Across from the abandoned humans sits an orange shopping cart filled with bags of skin-colored silicone called “Desperation Dilation.” “There’s a Home Depot by my apartment in Brooklyn that’s particularly abject,” says Kline. A block away is a bottle recycling center, where people pushing carts filled with the recyclables from across the city converge to scrape out a living. Perhaps out of habit, I had imagined Kline was churning out his sculptures for Unemployment in a white studio with floor-to-ceiling windows, maybe located above a pastry shop in an expensive neighborhood. In reality, his studio is more modest. “Right now its in my kitchen, in Bed-Stuy,” he says.
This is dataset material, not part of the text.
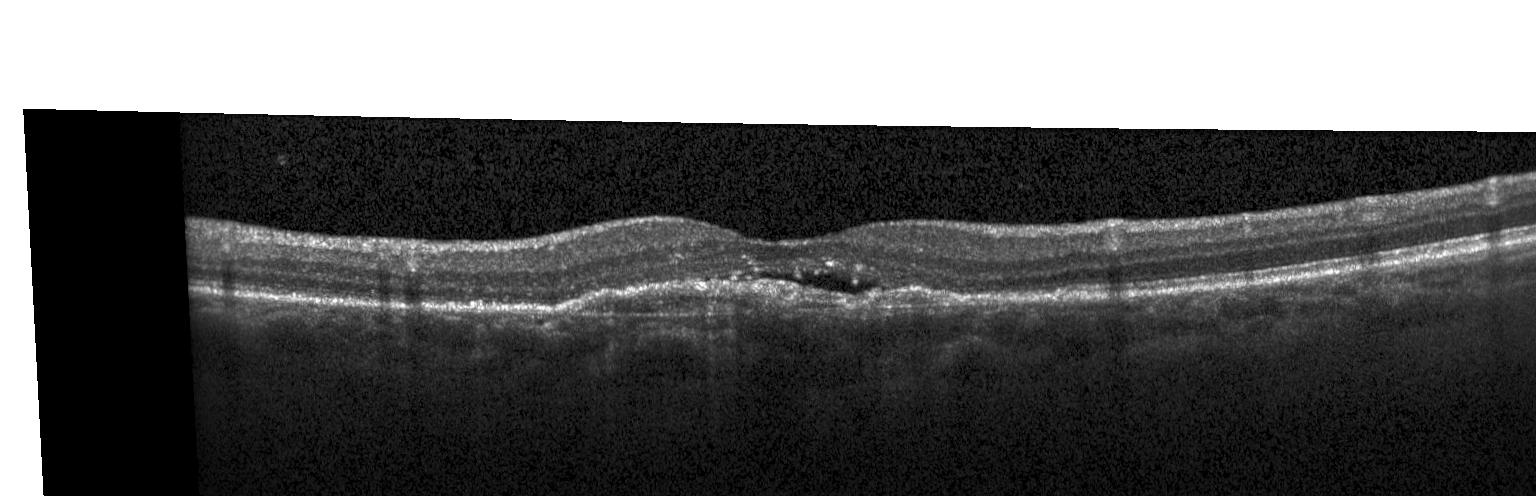 Heidelberg Spectralis OCT system, OCT line scan, spectral-domain optical coherence tomography. The scan shows choroidal neovascularization (CNV).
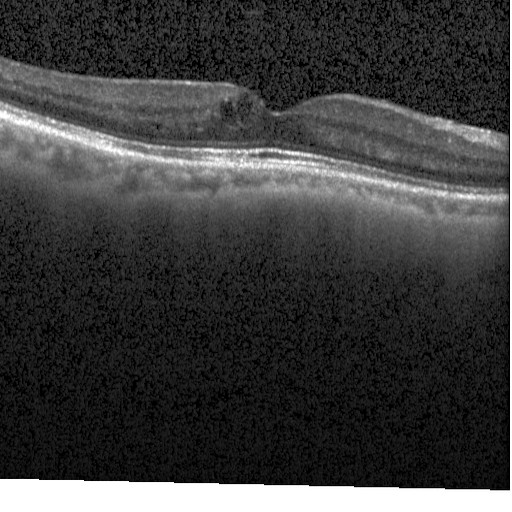

OCT line scan. Macular OCT: diabetic macular edema.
Casual viewers might lump Kline’s work into the nascent category of “post-internet art,” a term used to describe contemporary art concerned with the increasing pervasiveness of technology. Often, post-internet art involves the materialization of the digital—think Richard Princes New Portraits, large-scale paintings of Instagram photos. Post-internet sculptures tend to be frontal in orientation, as if they were made not to be seen, but to be photographed and shared on social media. Kline hates this term and what it signifies. In his work, he believes “the internet is present—but it’s the tiniest background detail.” His practice is instead animated by the question: “What does today look like?” The internet happens to be a part of it.

Kline’s oeuvre may be future-oriented, but his values are the opposite of so many young artists working today, who have turned to celebrating the surfaces and tropes of digital technology and communication. The art collectives Dis, K-Hole, and The Jogging come to mind, each engaged in the mining, reproduction, and monetization of internet culture—Dis as fashion and lifestyle, K-Hole as corporate branding, The Jogging as all-consuming archive. Kline’s work engages in similar material, but always with the aim of pealing back the shiny facades of digital technologies rather than polishing them further. Instead of embracing the plugged in life, much of Kline’s work shows “creative labor’s role in creating a new kind of economy,” one that diminishes humanity for productivity.

Kline’s first two solo shows, Dignity and Self-Respect and Quality of Life, explored the lifestyle and lifecycle of celebrities from Kurt Cobain to Nicki Minaj, and Kline didn’t like what he found: He doesn’t have active Twitter or Facebook accounts and the text of his website is written in Latin. Whether Kline’s reticence is politically motivated given his interest in corporate and government surveillance, or just a kind of lifestyle choice, a digital colonic—it’s hard to tell. Sitting in the back room at 47 Canal, he seemed like he would rather use one of the saws hanging from the wall to hack off a limb than answer questions about his personal life. “I’m an artist, not an actor,” he says. Kline believes his life is boring, and would like to keep those boring details to himself. “What does it matter what color sweatshirt I’m wearing?” It was blue.